- SELECTED PASSAGE -

--- START ---

I have reviewed the C-code movement from idle_book3s.S to
powernv/idle.c. Some comments on that part of the code inline.

I haven't yet gone through the book3s_hv_rmhandlers.S code changes.


> 
> Thanks,
> Nick
> 

[..snip..]

> 
>  #ifdef CONFIG_PPC_POWERNV
> -	/* Per-core mask tracking idle threads and a lock bit-[L][TTTTTTTT] */
> -	u32 *core_idle_state_ptr;
> -	u8 thread_idle_state;		/* PNV_THREAD_RUNNING/NAP/SLEEP	*/
> -	/* Mask to indicate thread id in core */
> -	u8 thread_mask;
> -	/* Mask to denote subcore sibling threads */
> -	u8 subcore_sibling_mask;
> -	/* Flag to request this thread not to stop */
> -	atomic_t dont_stop;
> -	/* The PSSCR value that the kernel requested before going to stop */
> -	u64 requested_psscr;
> +	union {
> +		/* P7/P8 specific fields */
> +		struct {
> +			/* Per-core mask tracking idle threads and a lock bit-[L][TTTTTTTT] */
> +			unsigned long *core_idle_state_ptr;

Do we still need *core_idle_state_ptr ? Since this code is accessed
through C where we have access to paca_ptrs global variable we can
reference the "idle_state" (defined for P9 below). A lot of
locking/unlocking code in powernv/idle.c further down the patch
already does that, right?



> +			/* PNV_THREAD_RUNNING/NAP/SLEEP	*/
> +			u8 thread_idle_state;
> +			/* Mask to indicate thread id in core */
> +			u8 thread_mask;
> +			/* Mask to denote subcore sibling threads */
> +			u8 subcore_sibling_mask;
> +		};
> 
> -	/*
> -	 * Save area for additional SPRs that need to be
> -	 * saved/restored during cpuidle stop.
> -	 */
> -	struct stop_sprs stop_sprs;
> +		/* P9 specific fields */
> +		struct {
> +			/* The PSSCR value that the kernel requested before going to stop */
> +			u64 requested_psscr;
> +			unsigned long idle_state;
> +#ifdef CONFIG_KVM_BOOK3S_HV_POSSIBLE
> +			/* Flag to request this thread not to stop */
> +			atomic_t dont_stop;
> +#endif
> +		};
> +	};
>  #endif
> 

[..snip..]

>  	/*
> diff --git a/arch/powerpc/platforms/powernv/idle.c b/arch/powerpc/platforms/powernv/idle.c
> index 12f13acee1f6..5b6af21ea9aa 100644
> --- a/arch/powerpc/platforms/powernv/idle.c
> +++ b/arch/powerpc/platforms/powernv/idle.c
> @@ -16,6 +16,7 @@
>  #include <linux/device.h>

[..snip..]

> +static inline void atomic_start_thread_idle(void)

--- END ---

- ACTIONS TO TAKE -
a. Which file's changes has the reviewer in the code review not yet gone through?
b. Summarize the code review in two sentences.
c. Continue the code review from the point where it stops.

- DATA EXCERPTS -
--- START ---

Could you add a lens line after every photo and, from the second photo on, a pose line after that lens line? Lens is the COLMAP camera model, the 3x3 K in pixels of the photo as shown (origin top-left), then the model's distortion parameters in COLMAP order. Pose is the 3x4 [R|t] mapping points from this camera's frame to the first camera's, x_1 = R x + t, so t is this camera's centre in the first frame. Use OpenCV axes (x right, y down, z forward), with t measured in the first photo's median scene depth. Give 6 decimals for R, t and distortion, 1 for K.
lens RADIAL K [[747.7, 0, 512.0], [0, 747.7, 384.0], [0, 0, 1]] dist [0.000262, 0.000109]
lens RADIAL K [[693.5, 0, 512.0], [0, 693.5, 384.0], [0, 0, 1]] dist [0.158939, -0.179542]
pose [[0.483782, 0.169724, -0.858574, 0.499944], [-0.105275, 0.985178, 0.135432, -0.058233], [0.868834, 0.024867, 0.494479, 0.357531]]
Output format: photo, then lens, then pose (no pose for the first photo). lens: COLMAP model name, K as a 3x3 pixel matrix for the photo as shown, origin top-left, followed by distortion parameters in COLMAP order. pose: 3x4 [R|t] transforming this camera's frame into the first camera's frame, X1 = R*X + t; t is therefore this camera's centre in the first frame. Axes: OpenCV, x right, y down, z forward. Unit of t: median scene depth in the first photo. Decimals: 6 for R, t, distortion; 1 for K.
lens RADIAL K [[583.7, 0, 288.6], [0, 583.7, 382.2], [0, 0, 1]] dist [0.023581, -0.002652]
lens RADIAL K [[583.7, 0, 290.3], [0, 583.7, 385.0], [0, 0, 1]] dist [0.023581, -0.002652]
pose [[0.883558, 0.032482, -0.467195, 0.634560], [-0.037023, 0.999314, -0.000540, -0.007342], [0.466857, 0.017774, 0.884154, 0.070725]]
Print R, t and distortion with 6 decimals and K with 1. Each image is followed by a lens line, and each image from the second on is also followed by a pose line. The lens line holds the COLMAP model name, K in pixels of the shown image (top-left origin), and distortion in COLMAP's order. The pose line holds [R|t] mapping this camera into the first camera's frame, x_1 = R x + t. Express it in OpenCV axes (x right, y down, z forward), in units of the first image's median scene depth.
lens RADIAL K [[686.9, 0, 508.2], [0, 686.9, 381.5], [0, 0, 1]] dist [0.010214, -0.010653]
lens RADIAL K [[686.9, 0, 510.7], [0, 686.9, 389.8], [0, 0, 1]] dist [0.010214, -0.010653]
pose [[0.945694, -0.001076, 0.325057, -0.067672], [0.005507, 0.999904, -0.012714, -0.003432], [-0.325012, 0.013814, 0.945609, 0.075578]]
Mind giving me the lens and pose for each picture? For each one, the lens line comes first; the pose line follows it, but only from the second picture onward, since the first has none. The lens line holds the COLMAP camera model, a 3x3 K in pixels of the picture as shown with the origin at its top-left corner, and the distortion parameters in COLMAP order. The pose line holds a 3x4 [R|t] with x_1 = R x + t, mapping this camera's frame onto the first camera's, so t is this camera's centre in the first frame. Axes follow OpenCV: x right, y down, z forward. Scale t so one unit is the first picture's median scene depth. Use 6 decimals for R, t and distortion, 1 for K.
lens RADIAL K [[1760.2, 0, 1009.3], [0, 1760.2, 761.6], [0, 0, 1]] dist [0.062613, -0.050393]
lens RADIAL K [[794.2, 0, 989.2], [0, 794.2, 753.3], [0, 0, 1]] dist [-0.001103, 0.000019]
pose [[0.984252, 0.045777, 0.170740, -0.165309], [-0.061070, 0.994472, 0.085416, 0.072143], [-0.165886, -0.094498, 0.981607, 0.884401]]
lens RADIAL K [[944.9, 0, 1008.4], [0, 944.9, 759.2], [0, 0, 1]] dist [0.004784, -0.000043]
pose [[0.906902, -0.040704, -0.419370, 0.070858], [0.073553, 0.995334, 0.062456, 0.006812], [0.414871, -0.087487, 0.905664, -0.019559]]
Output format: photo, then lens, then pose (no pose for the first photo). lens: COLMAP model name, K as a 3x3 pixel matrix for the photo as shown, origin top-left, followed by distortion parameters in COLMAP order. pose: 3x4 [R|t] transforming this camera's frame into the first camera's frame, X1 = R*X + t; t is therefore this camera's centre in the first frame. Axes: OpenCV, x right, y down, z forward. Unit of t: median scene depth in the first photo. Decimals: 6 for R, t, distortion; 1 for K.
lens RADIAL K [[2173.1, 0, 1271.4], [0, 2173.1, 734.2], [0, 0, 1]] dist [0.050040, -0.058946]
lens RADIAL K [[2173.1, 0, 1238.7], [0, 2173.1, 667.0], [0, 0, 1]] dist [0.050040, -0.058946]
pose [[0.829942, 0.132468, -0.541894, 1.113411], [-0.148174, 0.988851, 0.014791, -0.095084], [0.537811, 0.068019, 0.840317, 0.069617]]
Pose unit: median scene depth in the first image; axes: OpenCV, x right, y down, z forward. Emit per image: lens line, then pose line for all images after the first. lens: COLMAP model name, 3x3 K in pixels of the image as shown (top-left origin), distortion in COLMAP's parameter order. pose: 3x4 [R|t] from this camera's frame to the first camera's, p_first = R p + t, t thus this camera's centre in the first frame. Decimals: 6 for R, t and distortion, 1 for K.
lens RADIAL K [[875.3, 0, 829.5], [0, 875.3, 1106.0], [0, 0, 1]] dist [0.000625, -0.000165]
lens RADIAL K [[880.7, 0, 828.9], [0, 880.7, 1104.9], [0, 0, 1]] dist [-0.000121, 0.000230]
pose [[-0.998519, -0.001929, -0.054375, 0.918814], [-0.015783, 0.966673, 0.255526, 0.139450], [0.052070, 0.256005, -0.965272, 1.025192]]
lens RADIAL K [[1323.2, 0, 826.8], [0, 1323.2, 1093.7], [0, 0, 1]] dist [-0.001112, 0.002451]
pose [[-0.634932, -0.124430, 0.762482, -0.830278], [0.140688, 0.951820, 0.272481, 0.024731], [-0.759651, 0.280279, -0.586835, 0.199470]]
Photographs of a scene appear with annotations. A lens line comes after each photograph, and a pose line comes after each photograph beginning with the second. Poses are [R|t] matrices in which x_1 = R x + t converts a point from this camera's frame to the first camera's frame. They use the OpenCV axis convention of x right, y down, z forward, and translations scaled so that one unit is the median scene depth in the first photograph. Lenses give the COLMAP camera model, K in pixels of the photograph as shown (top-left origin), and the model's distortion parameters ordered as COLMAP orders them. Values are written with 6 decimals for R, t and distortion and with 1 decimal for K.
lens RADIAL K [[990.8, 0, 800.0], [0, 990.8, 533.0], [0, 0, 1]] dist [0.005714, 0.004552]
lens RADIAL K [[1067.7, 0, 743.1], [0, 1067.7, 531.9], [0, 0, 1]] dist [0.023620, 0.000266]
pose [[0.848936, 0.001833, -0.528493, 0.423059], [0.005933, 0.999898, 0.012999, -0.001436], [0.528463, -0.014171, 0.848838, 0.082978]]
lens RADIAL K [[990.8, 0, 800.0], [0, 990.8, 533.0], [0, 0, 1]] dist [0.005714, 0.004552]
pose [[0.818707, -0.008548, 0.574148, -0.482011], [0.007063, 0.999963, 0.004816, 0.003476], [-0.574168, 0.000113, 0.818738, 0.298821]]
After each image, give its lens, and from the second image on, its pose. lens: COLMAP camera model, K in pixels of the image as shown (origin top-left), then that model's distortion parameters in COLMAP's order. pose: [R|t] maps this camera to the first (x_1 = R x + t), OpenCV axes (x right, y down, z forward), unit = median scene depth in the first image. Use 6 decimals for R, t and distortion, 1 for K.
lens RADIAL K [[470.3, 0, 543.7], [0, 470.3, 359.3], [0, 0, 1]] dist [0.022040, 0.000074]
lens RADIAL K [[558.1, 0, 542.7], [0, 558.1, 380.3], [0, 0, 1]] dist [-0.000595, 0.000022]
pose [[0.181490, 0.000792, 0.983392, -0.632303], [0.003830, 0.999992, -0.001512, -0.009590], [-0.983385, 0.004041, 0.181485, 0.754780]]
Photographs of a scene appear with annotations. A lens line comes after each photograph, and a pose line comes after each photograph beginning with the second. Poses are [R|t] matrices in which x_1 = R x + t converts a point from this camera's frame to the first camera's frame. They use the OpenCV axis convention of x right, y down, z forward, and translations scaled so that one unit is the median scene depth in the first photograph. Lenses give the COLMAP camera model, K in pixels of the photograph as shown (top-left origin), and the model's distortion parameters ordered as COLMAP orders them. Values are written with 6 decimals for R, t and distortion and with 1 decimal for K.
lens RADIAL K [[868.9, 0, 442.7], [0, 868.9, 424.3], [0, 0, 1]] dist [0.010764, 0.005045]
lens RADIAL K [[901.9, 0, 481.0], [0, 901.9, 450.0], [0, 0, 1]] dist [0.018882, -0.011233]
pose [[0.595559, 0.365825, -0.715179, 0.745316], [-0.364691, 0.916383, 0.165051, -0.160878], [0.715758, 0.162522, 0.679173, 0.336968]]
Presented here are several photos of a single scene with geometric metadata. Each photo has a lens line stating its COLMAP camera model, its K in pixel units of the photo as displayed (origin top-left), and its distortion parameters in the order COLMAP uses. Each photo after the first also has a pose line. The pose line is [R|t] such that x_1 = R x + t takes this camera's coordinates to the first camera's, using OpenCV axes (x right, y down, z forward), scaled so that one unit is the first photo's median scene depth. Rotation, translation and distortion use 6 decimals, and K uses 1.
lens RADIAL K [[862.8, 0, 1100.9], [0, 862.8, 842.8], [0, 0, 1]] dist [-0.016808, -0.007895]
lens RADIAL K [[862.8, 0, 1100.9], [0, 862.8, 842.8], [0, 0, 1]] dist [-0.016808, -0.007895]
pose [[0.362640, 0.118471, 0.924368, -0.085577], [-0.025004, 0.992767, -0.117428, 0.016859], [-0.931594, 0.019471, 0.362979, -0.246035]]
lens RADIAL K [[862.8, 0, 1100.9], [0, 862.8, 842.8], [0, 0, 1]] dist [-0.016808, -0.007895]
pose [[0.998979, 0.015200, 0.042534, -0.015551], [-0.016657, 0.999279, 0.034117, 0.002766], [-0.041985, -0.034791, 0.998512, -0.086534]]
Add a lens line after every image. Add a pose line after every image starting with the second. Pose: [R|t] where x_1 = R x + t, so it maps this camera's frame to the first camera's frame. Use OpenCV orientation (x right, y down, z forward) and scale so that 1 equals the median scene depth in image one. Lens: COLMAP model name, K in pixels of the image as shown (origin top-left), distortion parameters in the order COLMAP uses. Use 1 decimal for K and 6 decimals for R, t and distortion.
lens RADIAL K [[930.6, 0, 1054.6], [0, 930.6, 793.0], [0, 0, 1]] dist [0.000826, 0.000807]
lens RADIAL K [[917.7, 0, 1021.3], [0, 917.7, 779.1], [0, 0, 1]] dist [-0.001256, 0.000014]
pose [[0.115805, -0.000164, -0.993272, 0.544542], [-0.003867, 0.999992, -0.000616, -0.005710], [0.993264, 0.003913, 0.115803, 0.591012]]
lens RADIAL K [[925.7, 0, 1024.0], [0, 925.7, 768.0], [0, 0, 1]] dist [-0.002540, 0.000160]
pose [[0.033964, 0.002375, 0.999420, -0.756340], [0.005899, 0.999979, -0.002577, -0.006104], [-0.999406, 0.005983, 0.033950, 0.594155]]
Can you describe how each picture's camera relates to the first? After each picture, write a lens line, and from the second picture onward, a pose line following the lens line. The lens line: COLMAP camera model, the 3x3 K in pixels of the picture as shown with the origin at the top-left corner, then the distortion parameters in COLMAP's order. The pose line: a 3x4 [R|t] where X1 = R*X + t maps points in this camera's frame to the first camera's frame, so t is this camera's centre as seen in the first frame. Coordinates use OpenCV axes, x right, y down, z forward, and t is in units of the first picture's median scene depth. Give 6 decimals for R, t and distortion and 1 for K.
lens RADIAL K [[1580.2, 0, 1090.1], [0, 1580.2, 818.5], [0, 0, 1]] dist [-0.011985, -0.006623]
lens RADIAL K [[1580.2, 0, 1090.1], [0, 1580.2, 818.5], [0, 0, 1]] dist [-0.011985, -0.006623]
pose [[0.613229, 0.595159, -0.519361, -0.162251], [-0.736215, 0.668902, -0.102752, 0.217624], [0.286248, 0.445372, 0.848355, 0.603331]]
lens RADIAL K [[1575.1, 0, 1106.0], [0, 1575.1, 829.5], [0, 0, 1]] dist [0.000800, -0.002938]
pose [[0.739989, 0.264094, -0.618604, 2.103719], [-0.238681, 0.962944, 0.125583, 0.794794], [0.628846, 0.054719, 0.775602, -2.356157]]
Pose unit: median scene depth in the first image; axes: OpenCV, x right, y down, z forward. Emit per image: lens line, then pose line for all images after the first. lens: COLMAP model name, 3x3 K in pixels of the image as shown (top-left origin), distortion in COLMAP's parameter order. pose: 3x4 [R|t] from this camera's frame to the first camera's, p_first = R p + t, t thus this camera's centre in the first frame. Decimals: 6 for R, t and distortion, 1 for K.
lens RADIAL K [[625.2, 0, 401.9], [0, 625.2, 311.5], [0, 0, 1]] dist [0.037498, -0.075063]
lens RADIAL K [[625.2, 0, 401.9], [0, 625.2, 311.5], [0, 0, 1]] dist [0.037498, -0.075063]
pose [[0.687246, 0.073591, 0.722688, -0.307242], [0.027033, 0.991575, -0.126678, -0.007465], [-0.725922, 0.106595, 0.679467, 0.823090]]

--- END ---

- ANSWERS FOR THIS EXERCISE -
a. book3s_hv_rmhandlers.S

b. The reviewer has looked over the movement of C code from idle_book3s.S to powernv/idle.c and comments inline, but has not yet gone through the book3s_hv_rmhandlers.S changes. The patch puts the per-thread idle fields into a union of P7/P8-specific and P9-specific structs, and the reviewer asks whether core_idle_state_ptr is still needed, since C code can reach the P9 "idle_state" field through the paca_ptrs global variable.

c.
> +{
> +	int cpu = raw_smp_processor_id();
> +	int first = cpu_first_thread_sibling(cpu);
> +	int thread_nr = cpu_thread_in_core(cpu);
> +	unsigned long *state = &paca_ptrs[first]->idle_state;

We are using this in both POWER8 and POWER9 code and are (rightly IMO)
referencing the idle_state variable.

> +
> +	clear_bit(thread_nr, state);
> +}
> +
> +static inline void atomic_stop_thread_idle(void)
> +{
> +	int cpu = raw_smp_processor_id();
> +	int first = cpu_first_thread_sibling(cpu);
> +	int thread_nr = cpu_thread_in_core(cpu);
> +	unsigned long *state = &paca_ptrs[first]->idle_state;
> +
> +	set_bit(thread_nr, state);
> +}
> +
> +static inline void atomic_lock_thread_idle(void)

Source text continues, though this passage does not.